Im Wikipedia-Eintrag zum einstmals berühmten Reudnitzer Ausflugslokal (Großer) Kuchengarten lesen wir in dem Zusammenhang: „Die Grenzstraße hieß so, da sie die Flurgrenze zwischen der Stadt Leipzig und dem Dorf Reudnitz bildete. Der historische Kuchengarten lag aber schon auf Reudnitzer Flur. Die Straße behielt ihren Namen, bis sie zur vierspurigen Bundesstraße 6 ausgebaut und zur Ludwig-Erhard-Straße wurde. Das Areal des gesamten Kuchengartens – den Nutzgarten inbegriffen – ist in etwa mit dem Geviert zwischen Kohlgartenstraße (früher die Dorfstraße von Reudnitz), Klasingstraße, Kreuzstraße und Grenzstraße (heute Ludwig-Erhard-Straße) zu umreißen.“
Fazit: Das alte Zentrum ist Reudnitz verlustig gegangen. Was könnten wir nun heute als das Zentrum des Stadtteils bezeichnen? Kartografischer Favorit ist der Lene-Voigt-Park, er liegt in der Mitte des von Gerichtsweg, Prager Straße, Stötteritzer Straße, Bahnlinie, Oststraße, Riebeckstraße, Breiter Straße und Dresdner Straße begrenzten Gebiets.

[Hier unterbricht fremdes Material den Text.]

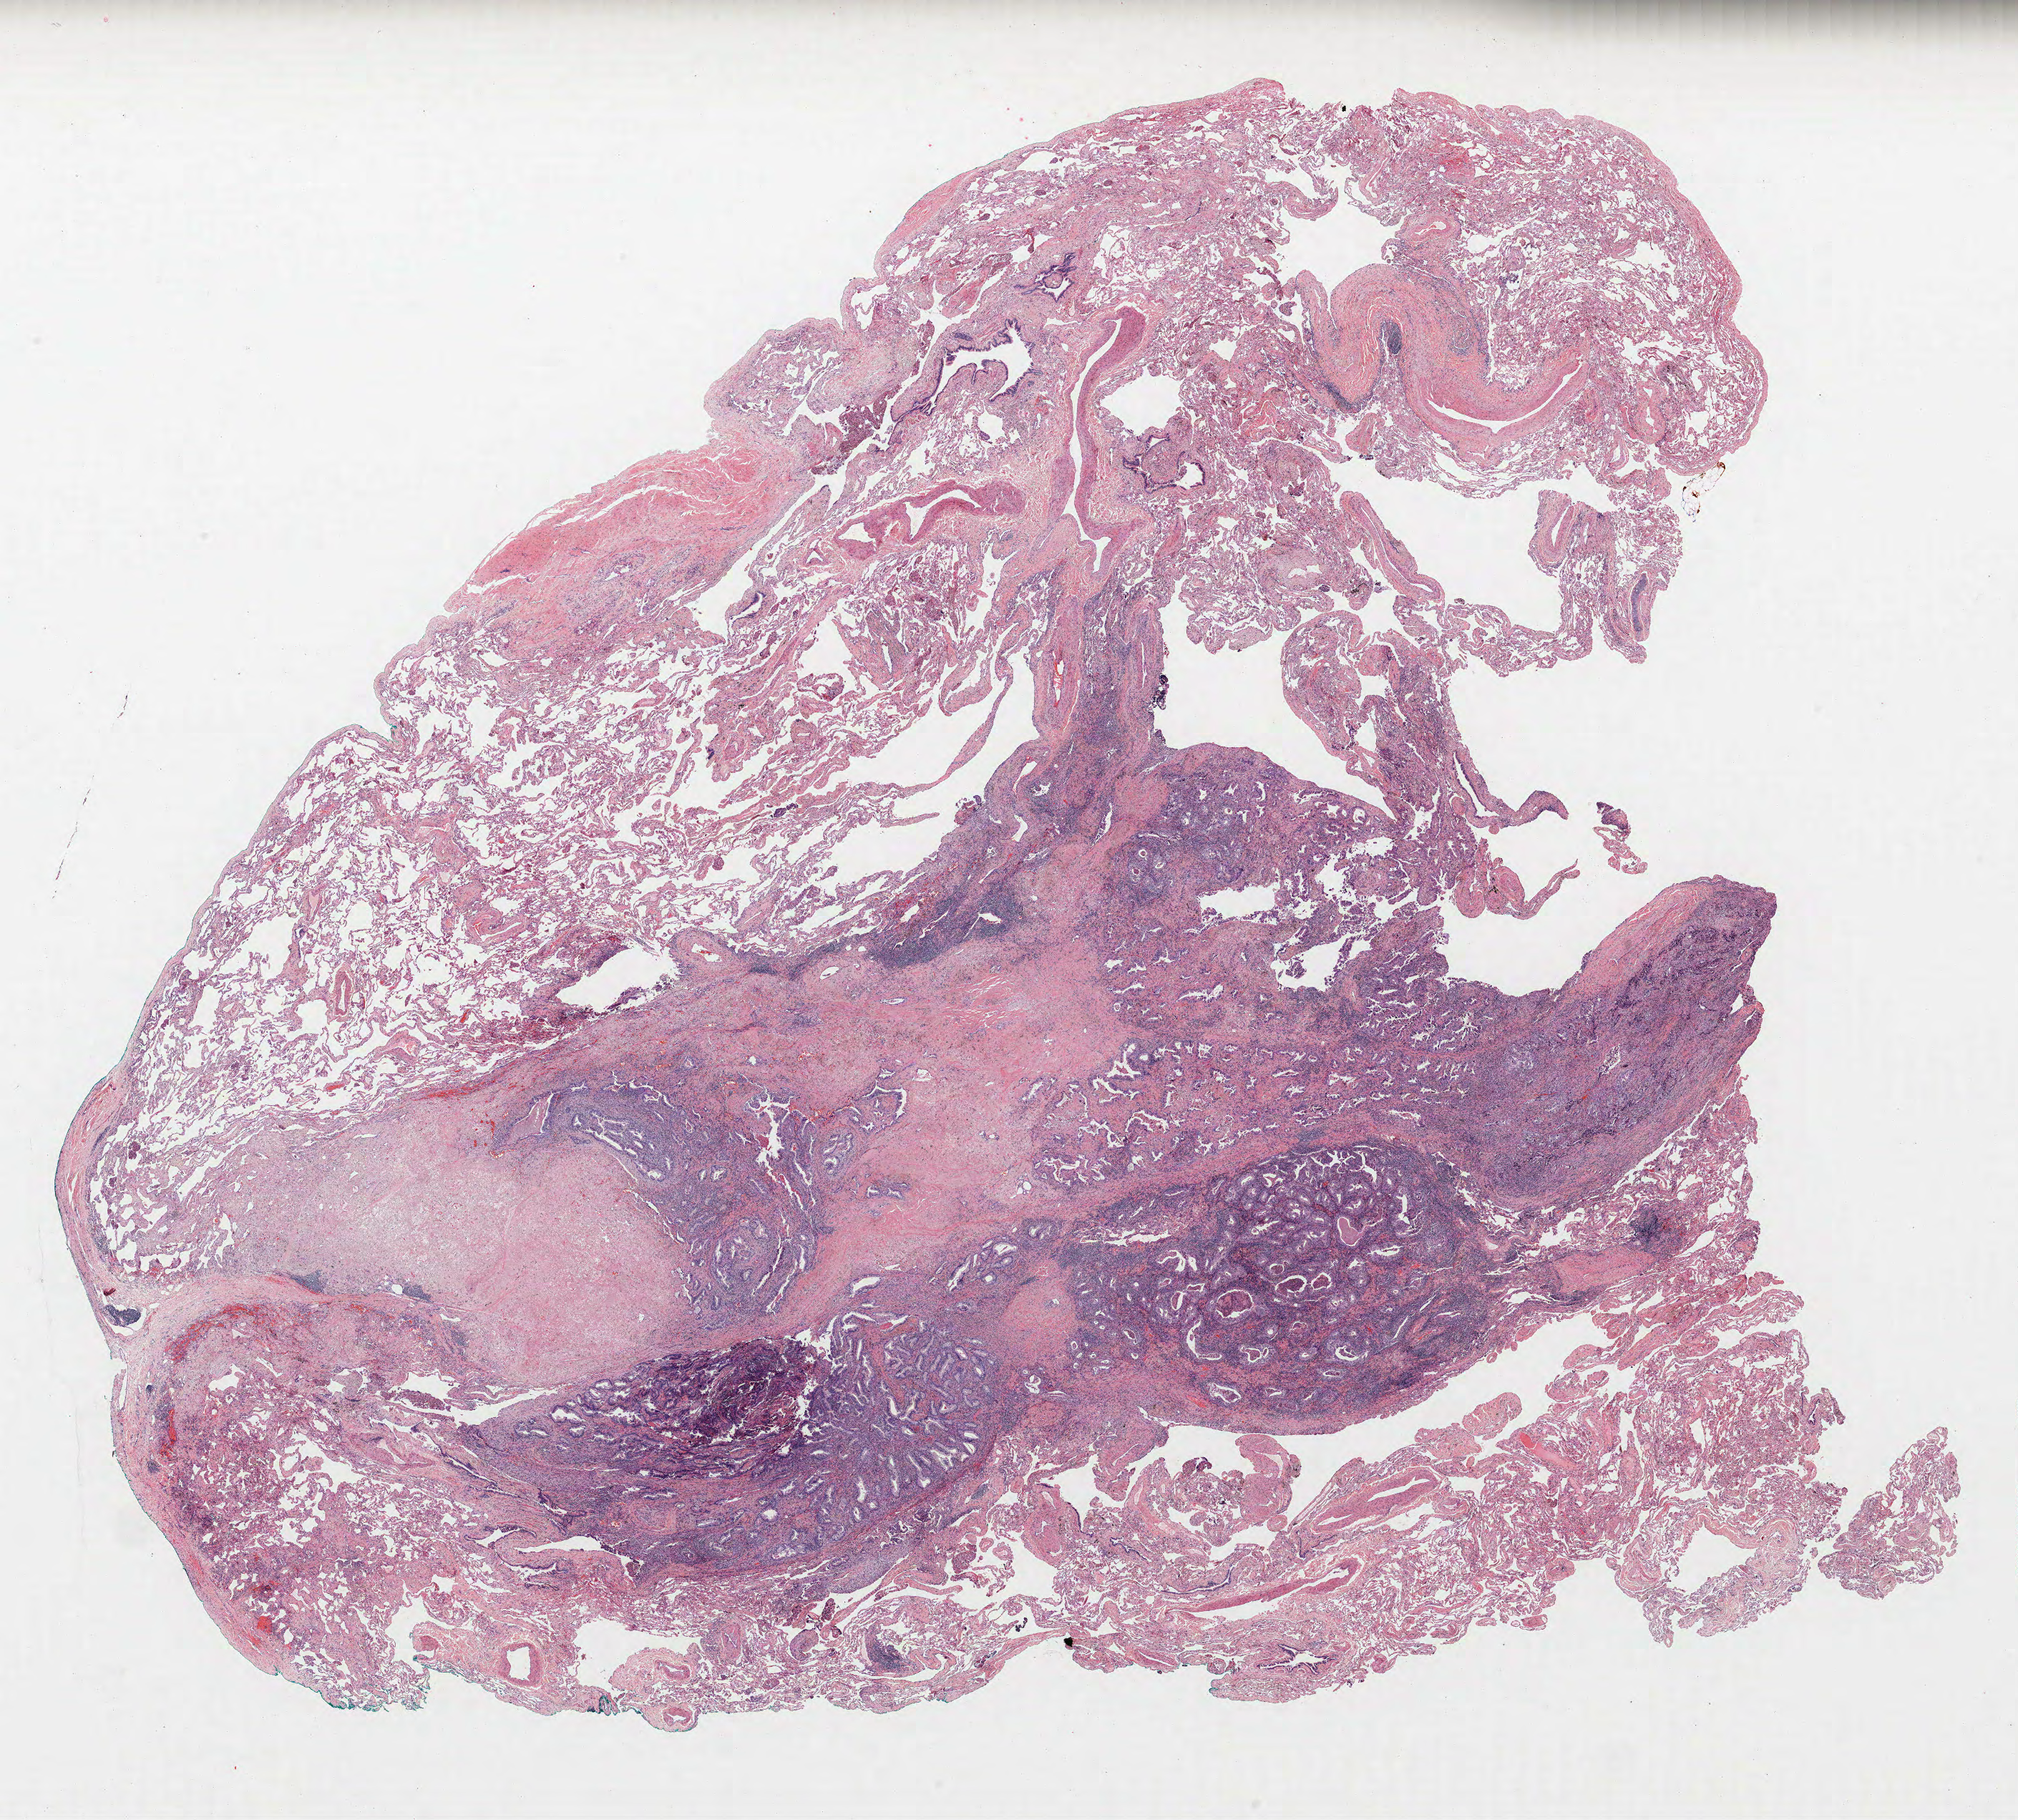
Whole-slide histology image, Hematoxylin and eosin (H&E) stained, shown as a low-resolution overview of the whole scanned area (about 22.6 x 20.3 mm, slide scanned at 40x). FFPE section. Lung tissue. Male patient, aged 63 at enrolment. Current smoker at enrolment. Grade: moderately differentiated (G2).
- participant's lung-cancer diagnosis: Adenocarcinoma, NOS (ICD-O-3 8140/3)
- tumour size (pathology): 17 mm
- primary tumour location (clinical record): right upper lobe
- stage (AJCC 6th edition): IIIB
- ICD-O-3 topography: upper lobe of lung (C34.1)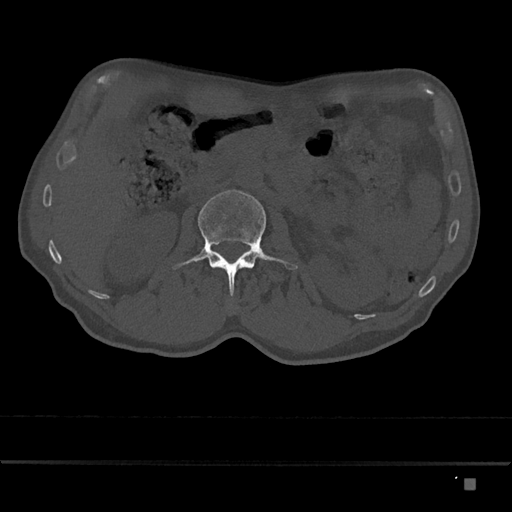
CT including the spine, one axial slice; position 477 of 797 along the scan axis; reconstruction kernel Br40s/3; bone window (W 1800 / L 400 HU); 0.5 mm slice thickness; 512 × 512 image matrix, field of view 390 × 390 mm. Patient: male, 72 years. Case-level facts recorded for this patient, not image findings: primary cancer: prostate.
Structures marked on this image (semi-automatically segmented with operator editing):
- L2 vertebra: box from (x=173, y=190) to (x=298, y=296) px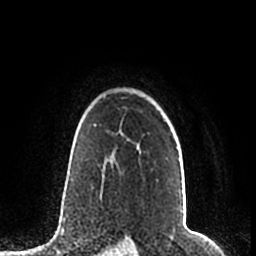
Breast MRI (dynamic contrast-enhanced), one axial slice; slice 157 of 200 in the series (ordered by position); cropped to one breast; dynamic contrast-enhanced series, time point 2 of 7 at this slice position (early post-contrast); 1.5 T; TE 2.2 ms, TR 4.6 ms; 0.8 mm slice thickness; 256 × 256 image matrix, field of view 160 × 160 mm. Female patient.
Structures marked on this image (semi-automatically segmented with operator editing):
- enhancing-tissue mask used for the functional tumour volume (all voxels passing the contrast-enhancement thresholds inside the analysis volume; usually the tumour): bounding box <95,125,177,159> (left, top, right, bottom; pixels)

Ebenso zentral liegt der Täubchenweg, „sogenannt nach dem uralten Wirthshause ‚Zum Täubchen‘ (im Dorf Anger), das seinen Namen von einer lieblichen, blonden Wirthstochter erhalten haben soll“. Als Zentrum weiterhin in Frage kommen das Reudnitz-Center (!) im ehemaligen Straßenbahnhof sowie die Brauerei zwischen Ost- und Mühlstraße. Was meint Ihr?
(Ein gemeinschaftlicher Beitrag von wortblende und Geheimtipp Leipzig, Karten und Panoramafoto: Harald Stein)
Nachtrag: Auf dem Sächsischen Meilenblatt von 1802 ist Norden nicht automatisch oben. Zur Orientierung: Der Kirchweg (heute: Hermann-Liebmann-Straße) am V von „Volckmarsdorf“ weist in Richtung Norden. Das historische Reudnitz mit seinen Siedlungen lag nördlich der Dresdner Chaussee, das heutige Reudnitz-Thonberg liegt nur noch südlich der Dresdner Straße.